__Provided data__
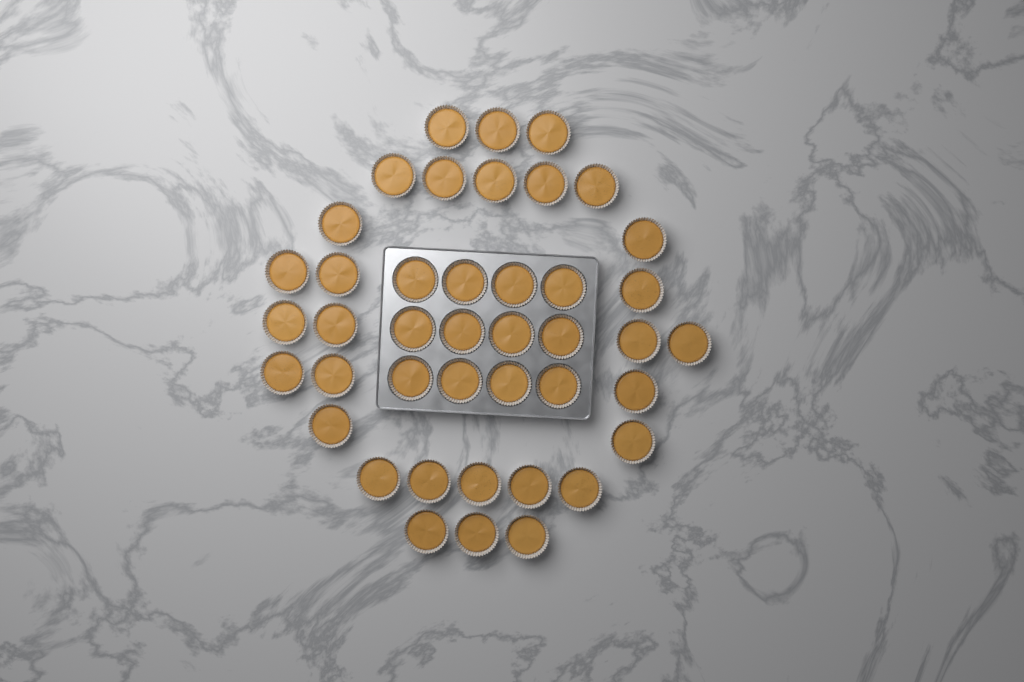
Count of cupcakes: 42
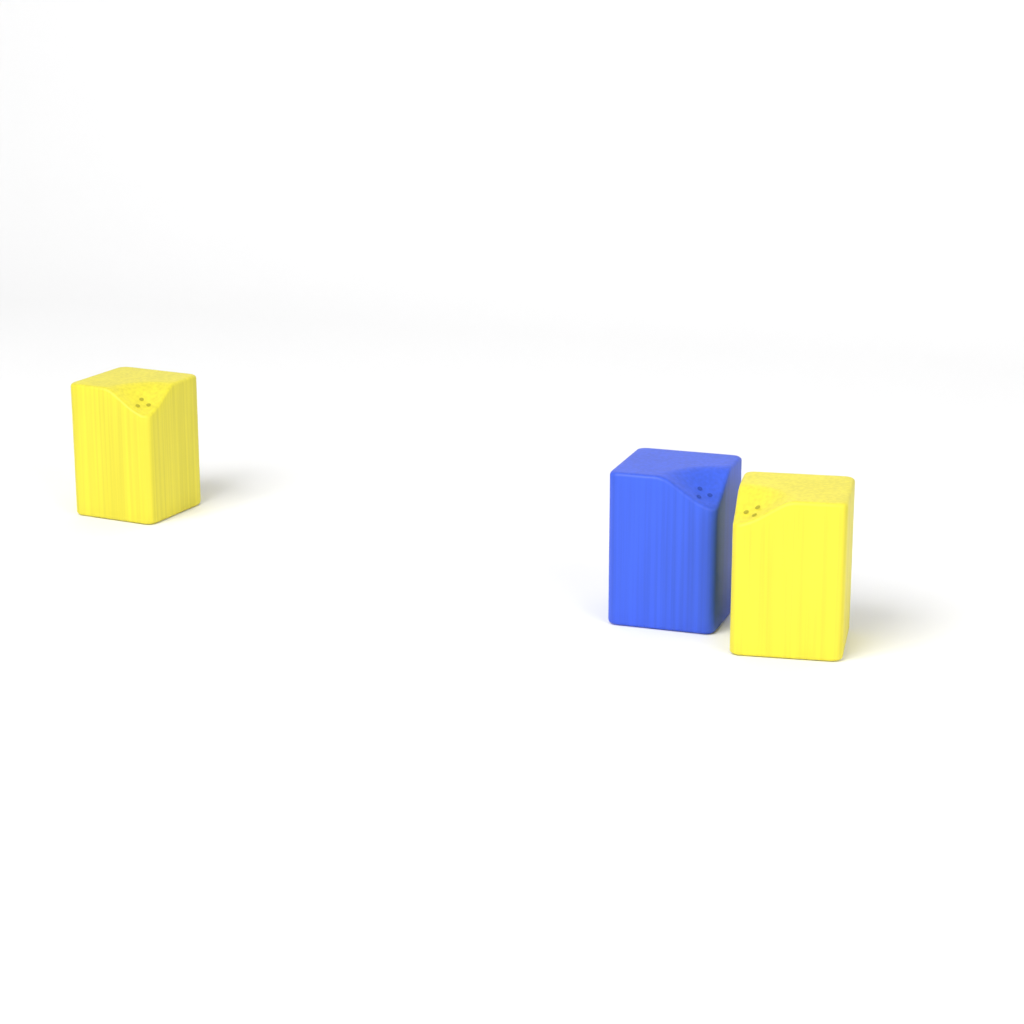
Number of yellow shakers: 2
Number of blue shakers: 1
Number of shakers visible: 3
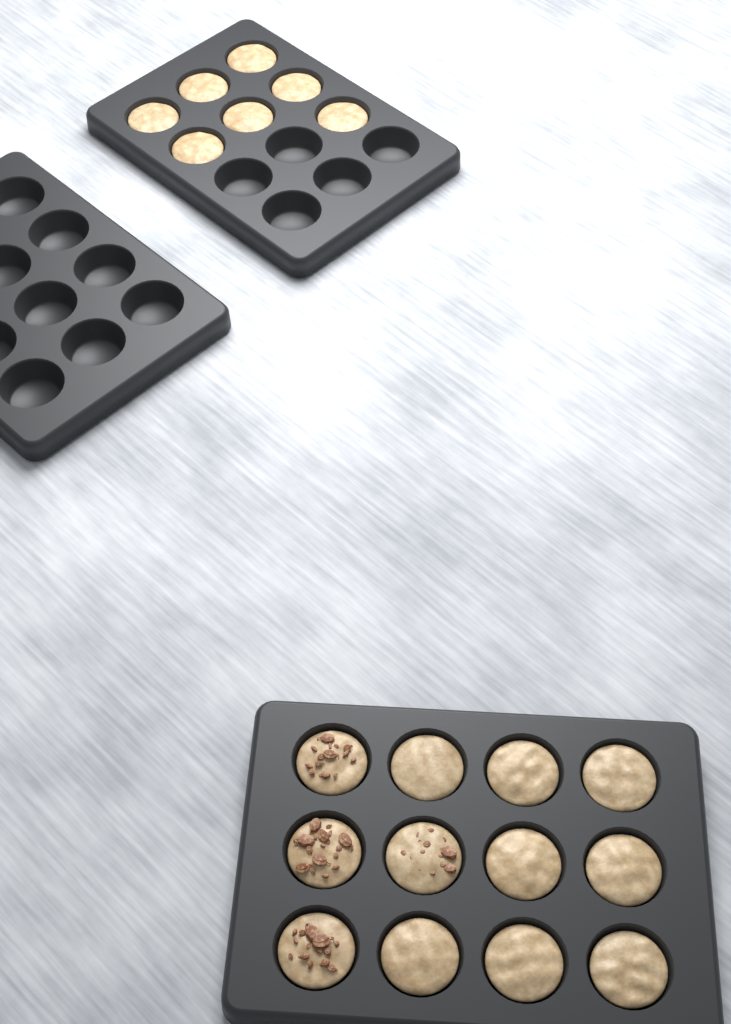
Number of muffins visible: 19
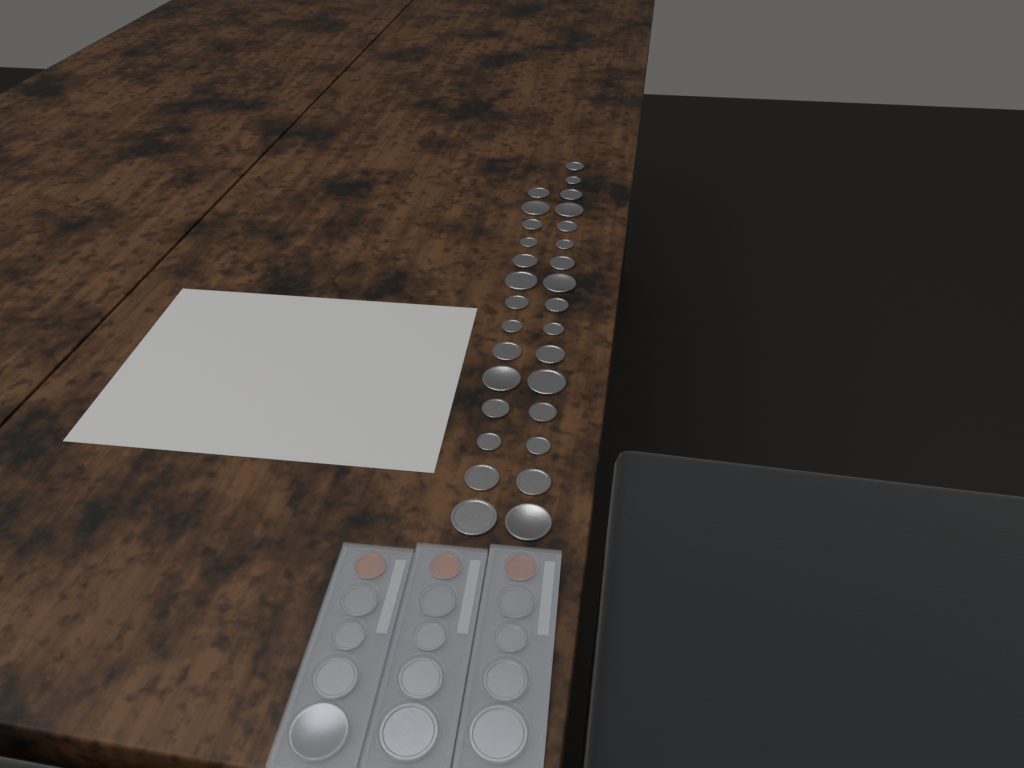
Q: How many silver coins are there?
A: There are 42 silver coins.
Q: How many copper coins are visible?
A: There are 3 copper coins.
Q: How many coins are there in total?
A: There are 45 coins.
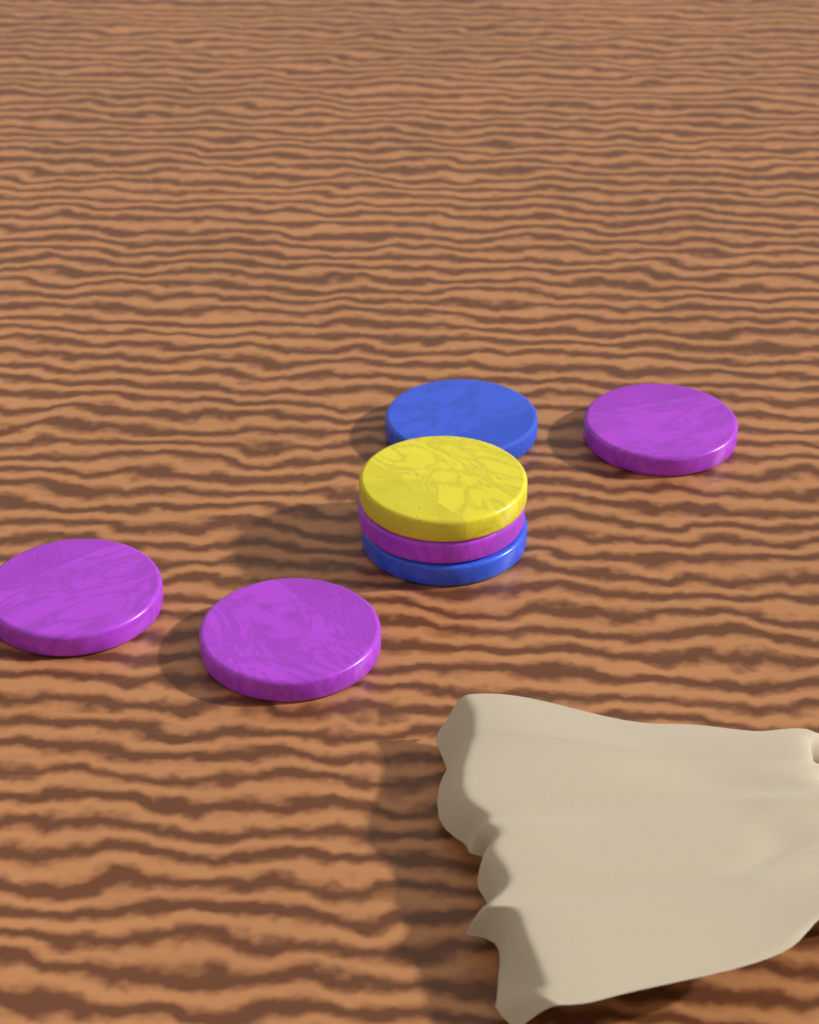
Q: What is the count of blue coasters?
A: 2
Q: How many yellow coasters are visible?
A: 1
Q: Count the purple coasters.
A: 4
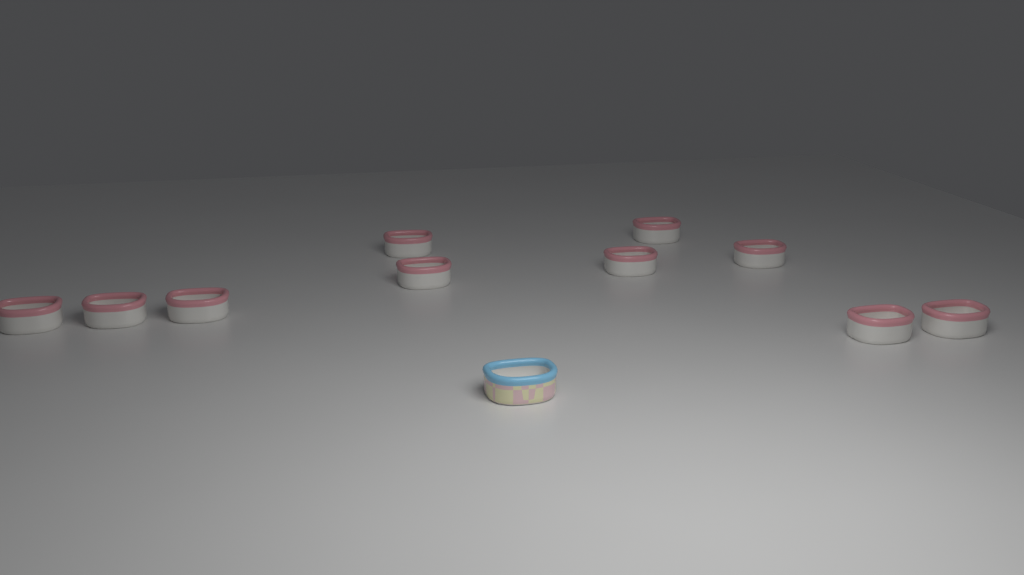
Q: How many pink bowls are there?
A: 10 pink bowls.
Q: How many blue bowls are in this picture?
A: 1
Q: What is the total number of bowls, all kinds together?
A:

__Goal__
Please arrange everything from the line containing "Q: How many silver coins are there?" down to the end of the items as a Markdown table with the columns Row and Line, one numbered row per line. Leave out blank lines and the pictures.

__Response to this exercise__
| Row | Line |
|---|---|
| 1 | Q: How many silver coins are there? |
| 2 | A: There are 42 silver coins. |
| 3 | Q: How many copper coins are visible? |
| 4 | A: There are 3 copper coins. |
| 5 | Q: How many coins are there in total? |
| 6 | A: There are 45 coins. |
| 7 | Q: What is the count of blue coasters? |
| 8 | A: 2 |
| 9 | Q: How many yellow coasters are visible? |
| 10 | A: 1 |
| 11 | Q: Count the purple coasters. |
| 12 | A: 4 |
| 13 | Q: How many pink bowls are there? |
| 14 | A: 10 pink bowls. |
| 15 | Q: How many blue bowls are in this picture? |
| 16 | A: 1 |
| 17 | Q: What is the total number of bowls, all kinds together? |
| 18 | A: |